Baíra foi pescar e pegou muito peixe. Matou, porém, muito mais jandiás que aracus, tucunarés, jacundás e pacus. E pensou:
— O que eu vou fazer com tantos jandiás?
Naquele tempo não havia mulheres; só havia homens. Então, Baíra chamou os companheiros e falou:
— Vou fazer mulher para todos nós. Mas primeiro vamos dormir.
Baíra acordou de madrugada. Pegou uma porção de jandiás, soprou sobre eles e os peixes se transformaram em mulheres, gordas e bonitas como os jandiás. E deu a cada companheiro uma mulher.
De início, os companheiros não quiseram acreditar que fossem mulheres, mas, à noite, foram se deitar com elas. Apenas Baíra não se deitou com nenhuma mulher.
Durante muito tempo, Baíra viveu sem mulher. Um dia, resolveu ir pescar, levando o seu arco e suas flechas. E chegando ao rio, Baíra logo flechou um jandiá. Tirou a flecha, botou o peixe de lado e já se preparava para flechar outro quando ouviu uma voz que o chamava.
Ao voltar-se para ver quem o chamava, Baíra viu uma cunhã muito bonita, de cabelos claros e compridos. E convidou-a:
— Venha comigo!
E a cunhã foi com ele.
Em casa, Baíra lhe disse que estava com sede e a cunhã foi lhe buscar água. Entretanto, quando ela voltou, ele disse que não gostava de água e que ela lhe arranjasse outra bebida. A cunhã lhe pediu, então, milho e mel, que Baíra foi buscar e lhe entregou.
A cunhã torrou o milho e o mastigou. Colocou-o, depois, numa cabaça com água e mel, e deixou a bebida fermentando durante vários dias num canto da casa. Baíra já não suportava mais tanta sede e disse à cunhã que queria experimentar da bebida que ela havia preparado.
A mulher lhe serviu um pouco numa cuia; Baíra bebeu e pediu mais.
— Gostei desta bebida — ele disse, alegre.

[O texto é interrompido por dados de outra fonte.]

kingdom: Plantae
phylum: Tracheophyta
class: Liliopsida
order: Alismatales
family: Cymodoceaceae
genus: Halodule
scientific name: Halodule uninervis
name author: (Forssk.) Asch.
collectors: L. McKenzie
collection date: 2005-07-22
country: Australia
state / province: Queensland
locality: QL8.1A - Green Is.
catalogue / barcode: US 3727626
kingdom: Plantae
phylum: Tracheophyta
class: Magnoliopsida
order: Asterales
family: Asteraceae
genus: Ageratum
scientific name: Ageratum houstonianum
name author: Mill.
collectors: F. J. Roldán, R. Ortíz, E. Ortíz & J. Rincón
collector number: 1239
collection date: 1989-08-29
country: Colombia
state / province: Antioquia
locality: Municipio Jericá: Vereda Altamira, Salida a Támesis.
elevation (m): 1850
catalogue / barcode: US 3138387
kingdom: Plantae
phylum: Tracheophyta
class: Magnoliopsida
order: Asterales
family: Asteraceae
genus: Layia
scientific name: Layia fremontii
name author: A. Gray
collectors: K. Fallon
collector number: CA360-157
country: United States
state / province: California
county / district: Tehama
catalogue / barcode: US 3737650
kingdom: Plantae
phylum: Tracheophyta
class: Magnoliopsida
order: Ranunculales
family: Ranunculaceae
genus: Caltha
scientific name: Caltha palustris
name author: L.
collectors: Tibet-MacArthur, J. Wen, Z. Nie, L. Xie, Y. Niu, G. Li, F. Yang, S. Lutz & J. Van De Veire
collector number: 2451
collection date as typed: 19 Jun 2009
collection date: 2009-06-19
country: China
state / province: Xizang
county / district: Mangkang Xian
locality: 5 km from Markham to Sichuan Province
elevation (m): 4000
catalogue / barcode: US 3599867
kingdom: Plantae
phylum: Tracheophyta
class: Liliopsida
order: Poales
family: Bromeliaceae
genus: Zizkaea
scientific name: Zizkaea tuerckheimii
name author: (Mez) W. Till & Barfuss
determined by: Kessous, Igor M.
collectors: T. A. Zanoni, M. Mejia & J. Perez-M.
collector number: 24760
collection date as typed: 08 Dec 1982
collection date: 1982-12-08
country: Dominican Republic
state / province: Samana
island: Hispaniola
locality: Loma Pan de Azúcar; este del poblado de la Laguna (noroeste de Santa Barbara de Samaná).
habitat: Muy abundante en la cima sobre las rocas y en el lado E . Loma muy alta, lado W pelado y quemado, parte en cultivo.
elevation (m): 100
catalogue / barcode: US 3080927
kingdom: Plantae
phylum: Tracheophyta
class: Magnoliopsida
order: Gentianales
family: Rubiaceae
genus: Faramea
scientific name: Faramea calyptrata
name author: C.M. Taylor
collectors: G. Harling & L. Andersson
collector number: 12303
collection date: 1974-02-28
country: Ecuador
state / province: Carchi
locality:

E pediu que a cunhã lhe enchesse a cuia, de novo. A bebida era o cauim, que Cauaiua bebe até hoje. Quem a inventou foi a mulher de Baíra.
Baíra disse à mulher:
— Vou fazer uma experiência.
E, dizendo isso, preparou uma escada de muitos degraus, para tirar tucumã. E amarrou um cambito na ponta de uma vara. Depois, subiu no primeiro degrau da escada e começou a tirar tucumã.
Quando a fruta caiu no chão virou onça. Baíra flechou a bicha e passou para o terceiro degrau da escada. Dali, tirou novo tucumã e aconteceu a mesma coisa de antes. E a cada onça morta, Baíra passava para outro degrau.
Como os degraus eram muitos, muitas foram as onças que ele matou. Quando acabou de matar todas as onças, tirou-lhes os dentes e os levou para casa, fazendo com eles colares e brinquedos para as crianças.